> GIVEN RECORDS

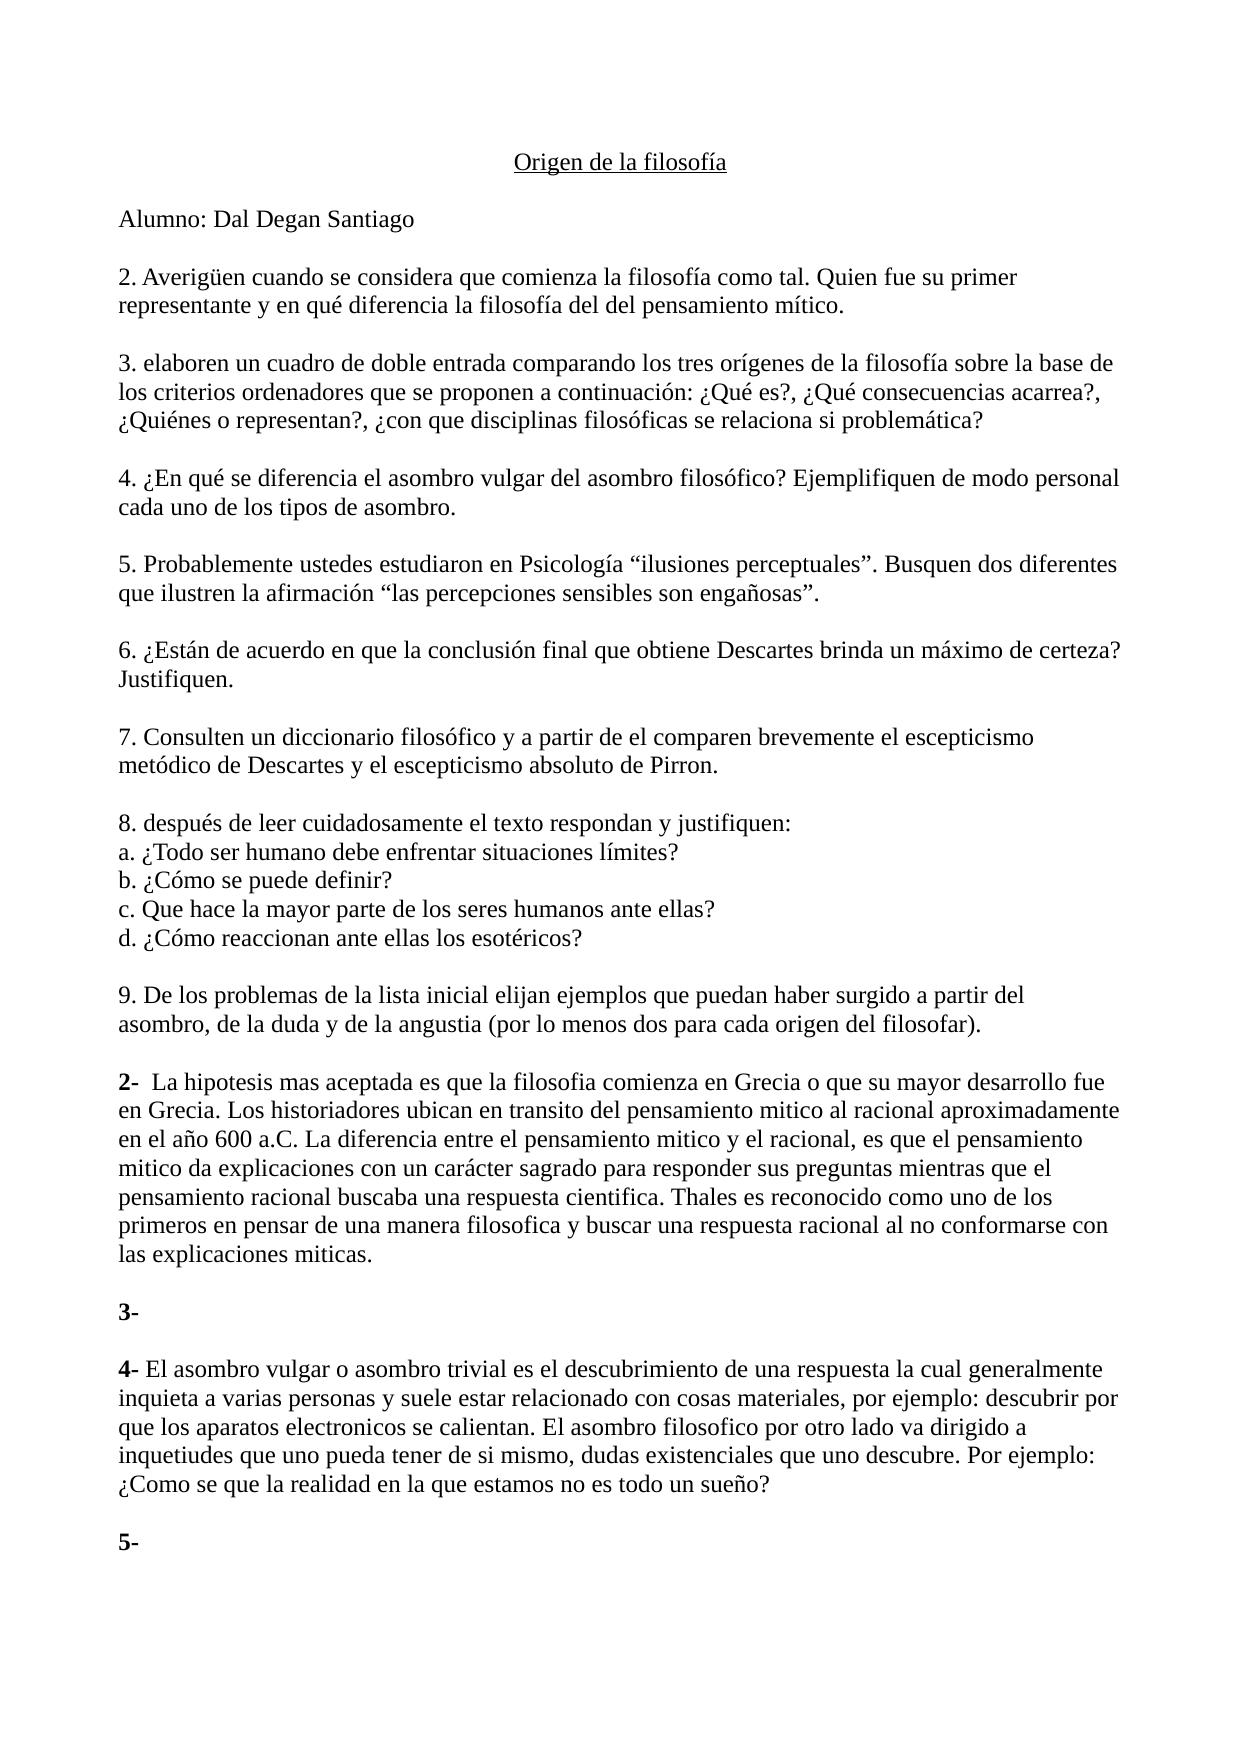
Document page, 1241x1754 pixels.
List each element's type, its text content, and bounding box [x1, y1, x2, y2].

text 9. De los problemas de la lista inicial elijan ejemplos que puedan haber surgido a partir del asombro, de la duda y de la angustia (por lo menos dos para cada origen del filosofar). [118, 981, 1122, 1038]
text 5. Probablemente ustedes estudiaron en Psicología “ilusiones perceptuales”. Busquen dos diferentes que ilustren la afirmación “las percepciones sensibles son engañosas”. [118, 549, 1122, 636]
text 8. después de leer cuidadosamente el texto respondan y justifiquen: [118, 808, 1122, 837]
text 5- [118, 1527, 1122, 1556]
text 7. Consulten un diccionario filosófico y a partir de el comparen brevemente el escepticismo metódico de Descartes y el escepticismo absoluto de Pirron. [118, 722, 1122, 808]
text 6. ¿Están de acuerdo en que la conclusión final que obtiene Descartes brinda un máximo de certeza? Justifiquen. [118, 636, 1122, 722]
text d. ¿Cómo reaccionan ante ellas los esotéricos? [118, 923, 1122, 981]
text Alumno: Dal Degan Santiago [118, 204, 1122, 233]
text c. Que hace la mayor parte de los seres humanos ante ellas? [118, 894, 1122, 923]
text a. ¿Todo ser humano debe enfrentar situaciones límites? [118, 837, 1122, 866]
text 4. ¿En qué se diferencia el asombro vulgar del asombro filosófico? Ejemplifiquen de modo personal cada uno de los tipos de asombro. [118, 463, 1122, 549]
text 3- 4- El asombro vulgar o asombro trivial es el descubrimiento de una respuesta la cual generalmente inquieta a varias personas y suele estar relacionado con cosas materiales, por ejemplo: descubrir por que los aparatos electronicos se calientan. El asombro filosofico por otro lado va dirigido a inquetiudes que uno pueda tener de si mismo, dudas existenciales que uno descubre. Por ejemplo: ¿Como se que la realidad en la que estamos no es todo un sueño? [118, 1297, 1122, 1498]
text 2- La hipotesis mas aceptada es que la filosofia comienza en Grecia o que su mayor desarrollo fue en Grecia. Los historiadores ubican en transito del pensamiento mitico al racional aproximadamente en el año 600 a.C. La diferencia entre el pensamiento mitico y el racional, es que el pensamiento mitico da explicaciones con un carácter sagrado para responder sus preguntas mientras que el pensamiento racional buscaba una respuesta cientifica. Thales es reconocido como uno de los primeros en pensar de una manera filosofica y buscar una respuesta racional al no conformarse con las explicaciones miticas. [118, 1038, 1122, 1297]
text b. ¿Cómo se puede definir? [118, 866, 1122, 894]
text Origen de la filosofía [118, 147, 1122, 176]
text 2. Averigüen cuando se considera que comienza la filosofía como tal. Quien fue su primer representante y en qué diferencia la filosofía del del pensamiento mítico. [118, 262, 1122, 319]
text 3. elaboren un cuadro de doble entrada comparando los tres orígenes de la filosofía sobre la base de los criterios ordenadores que se proponen a continuación: ¿Qué es?, ¿Qué consecuencias acarrea?, ¿Quiénes o representan?, ¿con que disciplinas filosóficas se relaciona si problemática? [118, 348, 1122, 463]
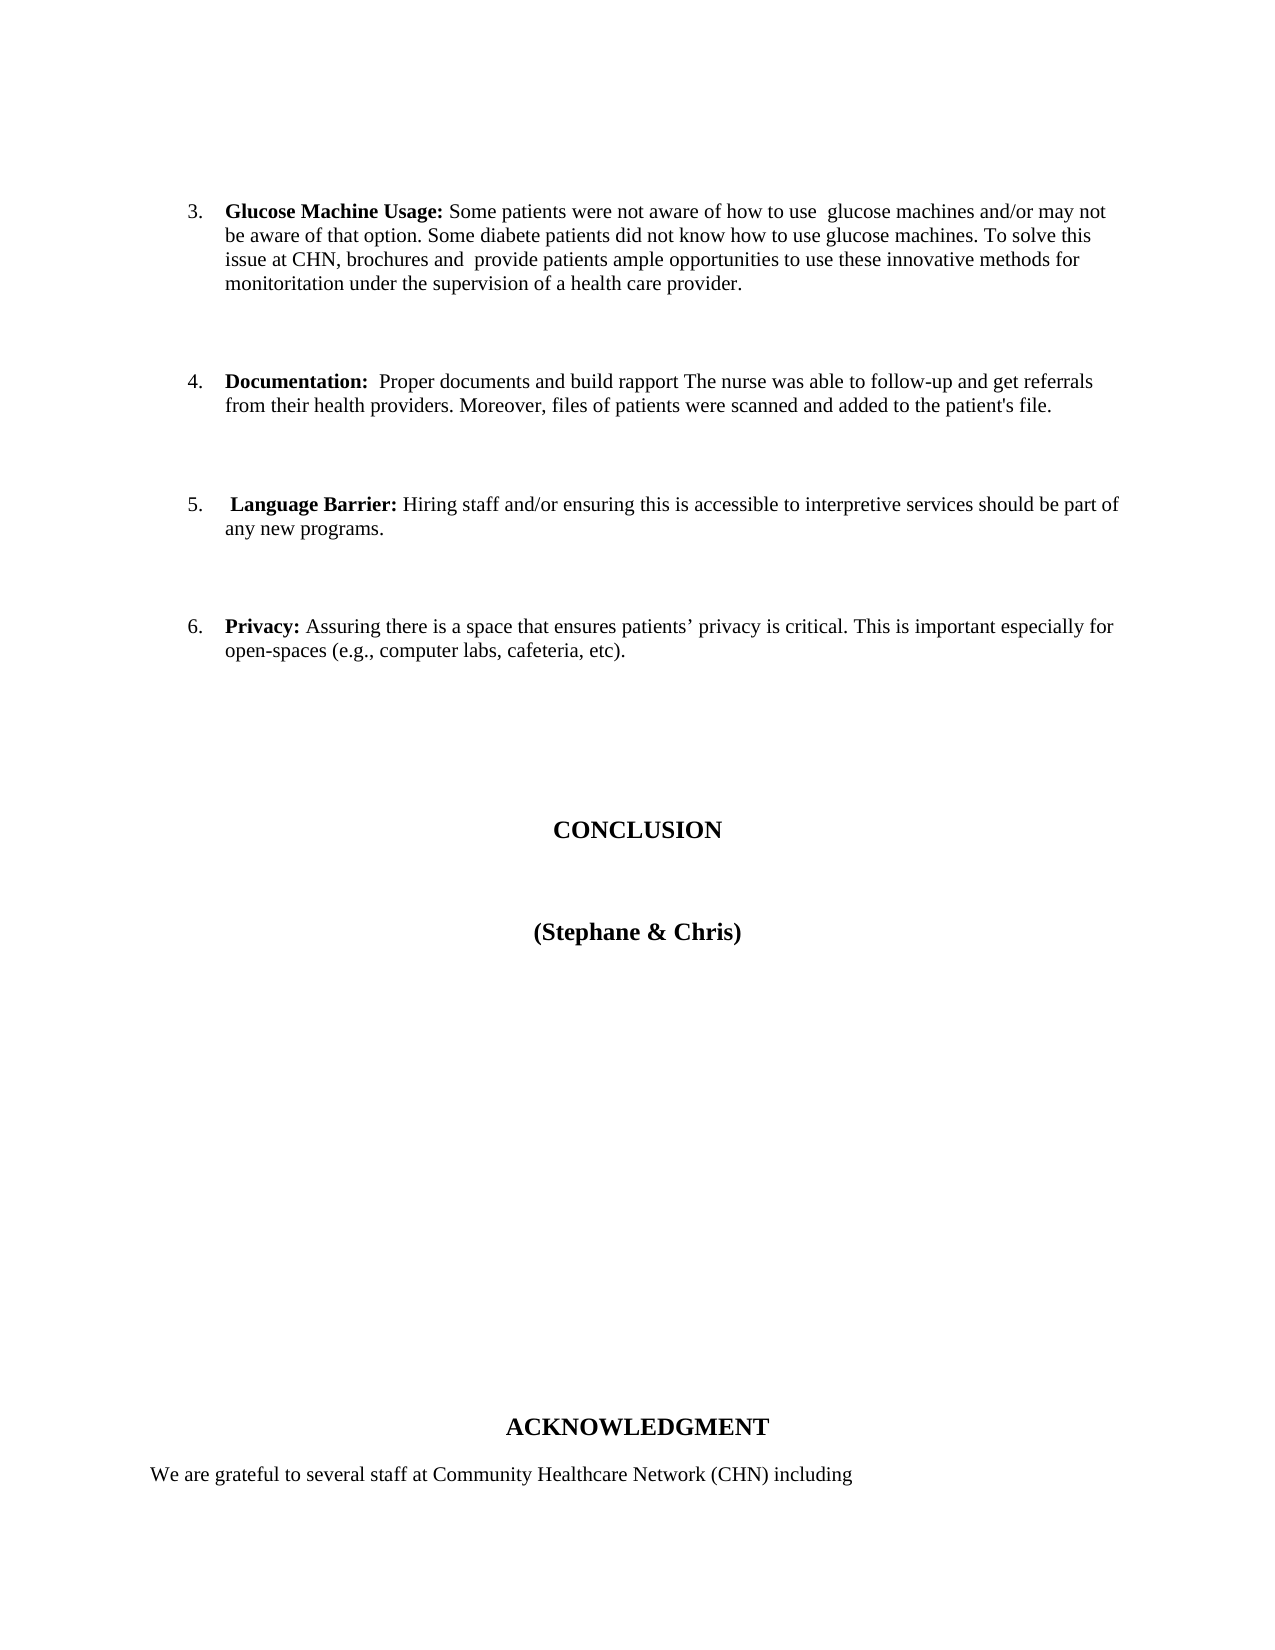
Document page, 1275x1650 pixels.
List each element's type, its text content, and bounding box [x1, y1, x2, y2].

text CONCLUSION [150, 815, 1125, 844]
list Glucose Machine Usage: Some patients were not aware of how to use glucose machines and/or may not be aware of that option. Some diabete patients did not know how to use glucose machines. To solve this issue at CHN, brochures and provide patients ample opportunities to use these innovative methods for monitoritation under the supervision of a health care provider. [187, 199, 1125, 295]
text We are grateful to several staff at Community Healthcare Network (CHN) including [150, 1462, 1125, 1486]
list Language Barrier: Hiring staff and/or ensuring this is accessible to interpretive services should be part of any new programs. [187, 492, 1125, 540]
list Privacy: Assuring there is a space that ensures patients’ privacy is critical. This is important especially for open-spaces (e.g., computer labs, cafeteria, etc). [187, 614, 1125, 662]
list Documentation: Proper documents and build rapport The nurse was able to follow-up and get referrals from their health providers. Moreover, files of patients were scanned and added to the patient's file. [187, 369, 1125, 417]
text ACKNOWLEDGMENT [150, 1412, 1125, 1441]
text (Stephane & Chris) [150, 917, 1125, 945]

> TASK
Write the records out exactly, dropping every image.

> WRITTEN RESPONSE
Document page, 1241x1754 pixels.
List each element's type, its text content, and bounding box [x1, y1, x2, y2].

text 9. De los problemas de la lista inicial elijan ejemplos que puedan haber surgido a partir del asombro, de la duda y de la angustia (por lo menos dos para cada origen del filosofar). [118, 981, 1122, 1038]
text 5. Probablemente ustedes estudiaron en Psicología “ilusiones perceptuales”. Busquen dos diferentes que ilustren la afirmación “las percepciones sensibles son engañosas”. [118, 549, 1122, 636]
text 8. después de leer cuidadosamente el texto respondan y justifiquen: [118, 808, 1122, 837]
text 5- [118, 1527, 1122, 1556]
text 7. Consulten un diccionario filosófico y a partir de el comparen brevemente el escepticismo metódico de Descartes y el escepticismo absoluto de Pirron. [118, 722, 1122, 808]
text 6. ¿Están de acuerdo en que la conclusión final que obtiene Descartes brinda un máximo de certeza? Justifiquen. [118, 636, 1122, 722]
text d. ¿Cómo reaccionan ante ellas los esotéricos? [118, 923, 1122, 981]
text Alumno: Dal Degan Santiago [118, 204, 1122, 233]
text c. Que hace la mayor parte de los seres humanos ante ellas? [118, 894, 1122, 923]
text a. ¿Todo ser humano debe enfrentar situaciones límites? [118, 837, 1122, 866]
text 4. ¿En qué se diferencia el asombro vulgar del asombro filosófico? Ejemplifiquen de modo personal cada uno de los tipos de asombro. [118, 463, 1122, 549]
text 3- 4- El asombro vulgar o asombro trivial es el descubrimiento de una respuesta la cual generalmente inquieta a varias personas y suele estar relacionado con cosas materiales, por ejemplo: descubrir por que los aparatos electronicos se calientan. El asombro filosofico por otro lado va dirigido a inquetiudes que uno pueda tener de si mismo, dudas existenciales que uno descubre. Por ejemplo: ¿Como se que la realidad en la que estamos no es todo un sueño? [118, 1297, 1122, 1498]
text 2- La hipotesis mas aceptada es que la filosofia comienza en Grecia o que su mayor desarrollo fue en Grecia. Los historiadores ubican en transito del pensamiento mitico al racional aproximadamente en el año 600 a.C. La diferencia entre el pensamiento mitico y el racional, es que el pensamiento mitico da explicaciones con un carácter sagrado para responder sus preguntas mientras que el pensamiento racional buscaba una respuesta cientifica. Thales es reconocido como uno de los primeros en pensar de una manera filosofica y buscar una respuesta racional al no conformarse con las explicaciones miticas. [118, 1038, 1122, 1297]
text b. ¿Cómo se puede definir? [118, 866, 1122, 894]
text Origen de la filosofía [118, 147, 1122, 176]
text 2. Averigüen cuando se considera que comienza la filosofía como tal. Quien fue su primer representante y en qué diferencia la filosofía del del pensamiento mítico. [118, 262, 1122, 319]
text 3. elaboren un cuadro de doble entrada comparando los tres orígenes de la filosofía sobre la base de los criterios ordenadores que se proponen a continuación: ¿Qué es?, ¿Qué consecuencias acarrea?, ¿Quiénes o representan?, ¿con que disciplinas filosóficas se relaciona si problemática? [118, 348, 1122, 463]
Document page, 1275x1650 pixels.
List each element's type, its text content, and bounding box [x1, y1, x2, y2].

text CONCLUSION [150, 815, 1125, 844]
list Glucose Machine Usage: Some patients were not aware of how to use glucose machines and/or may not be aware of that option. Some diabete patients did not know how to use glucose machines. To solve this issue at CHN, brochures and provide patients ample opportunities to use these innovative methods for monitoritation under the supervision of a health care provider. [187, 199, 1125, 295]
text We are grateful to several staff at Community Healthcare Network (CHN) including [150, 1462, 1125, 1486]
list Language Barrier: Hiring staff and/or ensuring this is accessible to interpretive services should be part of any new programs. [187, 492, 1125, 540]
list Privacy: Assuring there is a space that ensures patients’ privacy is critical. This is important especially for open-spaces (e.g., computer labs, cafeteria, etc). [187, 614, 1125, 662]
list Documentation: Proper documents and build rapport The nurse was able to follow-up and get referrals from their health providers. Moreover, files of patients were scanned and added to the patient's file. [187, 369, 1125, 417]
text ACKNOWLEDGMENT [150, 1412, 1125, 1441]
text (Stephane & Chris) [150, 917, 1125, 945]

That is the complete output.